Run: `grep -r "ENGRAM_ROOT" ~/engram/src/engram/`
Expected: No output (zero matches)

- [ ] **Step 5: Commit**

```bash
cd ~/engram
git add src/engram/config.py src/engram/encryption.py src/engram/consolidator.py \
  src/engram/graph.py src/engram/server.py src/engram/metrics.py src/engram/lint.py
git commit -m "refactor: rename ENGRAM_ROOT to ENGRAM_DATA, point at ~/.local/share/engram"
```

---

### Task 2: Fix Hardcoded workers.sqlite Paths

**Files:**
- Modify: `src/engram/db_models.py:50`
- Modify: `src/engram/run_worker_api.py:44`

- [ ] **Step 1: Fix db_models.py**

In `src/engram/db_models.py`, add import at top and fix line 50:

Add to imports:
```python
from engram.config import ENGRAM_DATA
```

Replace line 50:
```python
# Before:
            db_path = str(Path.home() / "engram" / "workers.sqlite")
# After:
            db_path = str(ENGRAM_DATA / "workers.sqlite")
```

- [ ] **Step 2: Fix run_worker_api.py**

In `src/engram/run_worker_api.py`, add import at top and fix line 44:

Add to imports:
```python
from engram.config import ENGRAM_DATA
```

Replace line 44:
```python
# Before:
        db_path = Path.home() / "engram" / "workers.sqlite"
# After:
        db_path = ENGRAM_DATA / "workers.sqlite"
```

- [ ] **Step 3: Verify no hardcoded "engram" / "workers" paths remain**

Run: `grep -r "workers.sqlite" ~/engram/src/`
Expected: Only the two files above, now using ENGRAM_DATA

- [ ] **Step 4: Commit**

```bash
cd ~/engram
git add src/engram/db_models.py src/engram/run_worker_api.py
git commit -m "fix: use ENGRAM_DATA for workers.sqlite paths"
```

---

### Task 3: Fix Scripts With Local ENGRAM_ROOT Definitions

**Files:**
- Modify: `scripts/engram_watchdog.py:44-50`
- Modify: `scripts/interview.py:63-69`
- Modify: `scripts/hyperloop.py:44-45`

These scripts define their own `ENGRAM_ROOT` instead of importing from config. Update them to use the new data path.

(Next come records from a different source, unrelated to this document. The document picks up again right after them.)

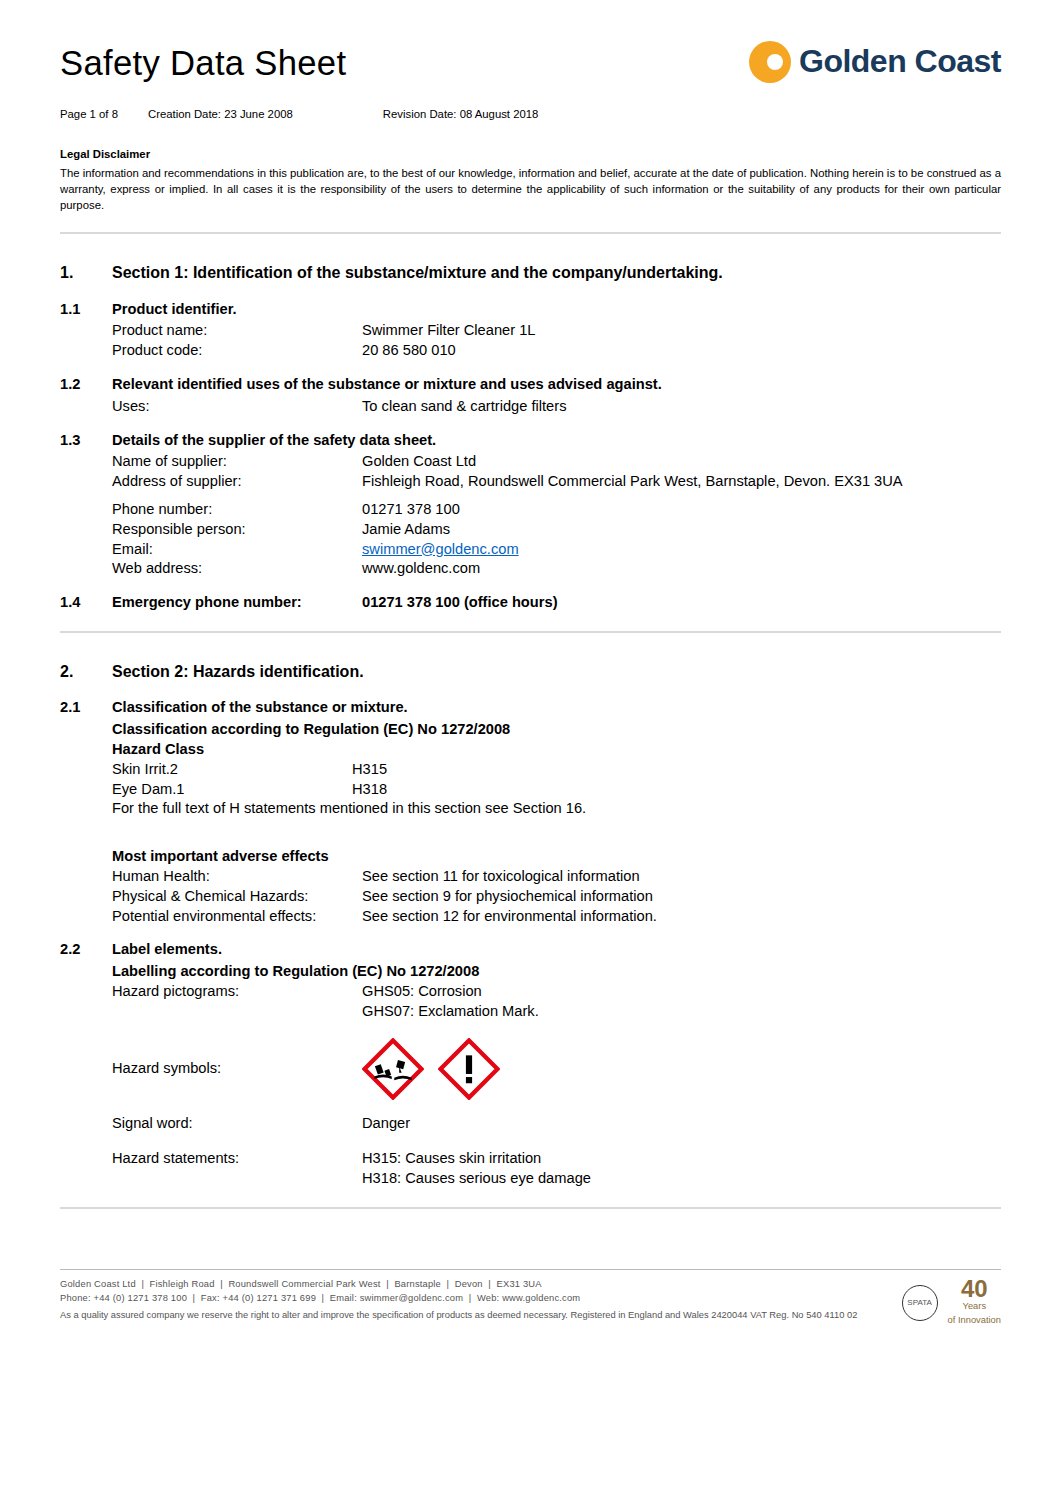Safety Data Sheet
Golden Coast
Page 1 of 8 Creation Date: 23 June 2008 Revision Date: 08 August 2018
Legal Disclaimer
The information and recommendations in this publication are, to the best of our knowledge, information and belief, accurate at the date of publication. Nothing herein is to be construed as a warranty, express or implied. In all cases it is the responsibility of the users to determine the applicability of such information or the suitability of any products for their own particular purpose.
1. Section 1: Identification of the substance/mixture and the company/undertaking.
1.1 Product identifier.
Product name:
Swimmer Filter Cleaner 1L
Product code:
20 86 580 010
1.2 Relevant identified uses of the substance or mixture and uses advised against.
Uses:
To clean sand & cartridge filters
1.3 Details of the supplier of the safety data sheet.
Name of supplier:
Golden Coast Ltd
Address of supplier:
Fishleigh Road, Roundswell Commercial Park West, Barnstaple, Devon. EX31 3UA
Phone number:
01271 378 100
Responsible person:
Jamie Adams
Email:
swimmer@goldenc.com
Web address:
www.goldenc.com
1.4 Emergency phone number:
01271 378 100 (office hours)
2. Section 2: Hazards identification.
2.1 Classification of the substance or mixture.
Classification according to Regulation (EC) No 1272/2008
Hazard Class
Skin Irrit.2
H315
Eye Dam.1
H318
For the full text of H statements mentioned in this section see Section 16.
Most important adverse effects
Human Health:
See section 11 for toxicological information
Physical & Chemical Hazards:
See section 9 for physiochemical information
Potential environmental effects:
See section 12 for environmental information.
2.2 Label elements.
Labelling according to Regulation (EC) No 1272/2008
Hazard pictograms:
GHS05: Corrosion
GHS07: Exclamation Mark.
Hazard symbols:
Signal word:
Danger
Hazard statements:
H315: Causes skin irritation
H318: Causes serious eye damage
Golden Coast Ltd | Fishleigh Road | Roundswell Commercial Park West | Barnstaple | Devon | EX31 3UA
Phone: +44 (0) 1271 378 100 | Fax: +44 (0) 1271 371 699 | Email: swimmer@goldenc.com | Web: www.goldenc.com
As a quality assured company we reserve the right to alter and improve the specification of products as deemed necessary. Registered in England and Wales 2420044 VAT Reg. No 540 4110 02
SPATA
40 Years
of Innovation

- [ ] **Step 1: Fix engram_watchdog.py**

Replace lines 44-50:
```python
# Before:
ENGRAM_ROOT = Path.home() / "engram"
ENTITIES_DIR = ENGRAM_ROOT / "entities"
LOG_DIR = ENGRAM_ROOT / "logs"
WATCHDOG_LOG = LOG_DIR / "watchdog.jsonl"
WATCHDOG_STATE = LOG_DIR / "watchdog_state.json"
WATCHER_STATE = LOG_DIR / "watcher_state.json"
INDEX_PATH = ENGRAM_ROOT / "vault_index.sqlite"

# After:
ENGRAM_DATA = Path.home() / ".local" / "share" / "engram"
ENTITIES_DIR = ENGRAM_DATA / "entities"
LOG_DIR = ENGRAM_DATA / "logs"
WATCHDOG_LOG = LOG_DIR / "watchdog.jsonl"
WATCHDOG_STATE = LOG_DIR / "watchdog_state.json"
WATCHER_STATE = LOG_DIR / "watcher_state.json"
INDEX_PATH = ENGRAM_DATA / "vault_index.sqlite"
```

Also update any other references to `ENGRAM_ROOT` in the file (search and replace `ENGRAM_ROOT` → `ENGRAM_DATA`).

- [ ] **Step 2: Fix interview.py**

This script has both code paths and data paths. Split them:

Replace lines 63-69:
```python
# Before:
ENGRAM_ROOT = Path.home() / "engram"
MANIFEST_PATH = ENGRAM_ROOT / "credentials.json"
DISCOVER_SCRIPT = ENGRAM_ROOT / "scripts" / "discover_nodes.py"

# After:
ENGRAM_CODE = Path.home() / "engram"
ENGRAM_DATA = Path.home() / ".local" / "share" / "engram"
MANIFEST_PATH = ENGRAM_DATA / "credentials.json"
DISCOVER_SCRIPT = ENGRAM_CODE / "scripts" / "discover_nodes.py"
```

Replace line 69 (.env path):
```python
# Before:
ENV_PATH = ENGRAM_ROOT / ".env"
# After:
ENV_PATH = ENGRAM_CODE / ".env"
```

Then search the rest of the file for any `ENGRAM_ROOT` references and replace with `ENGRAM_DATA` (for data paths) or `ENGRAM_CODE` (for code paths). Use judgment: if it references entities, logs, databases → `ENGRAM_DATA`. If it references scripts, src → `ENGRAM_CODE`.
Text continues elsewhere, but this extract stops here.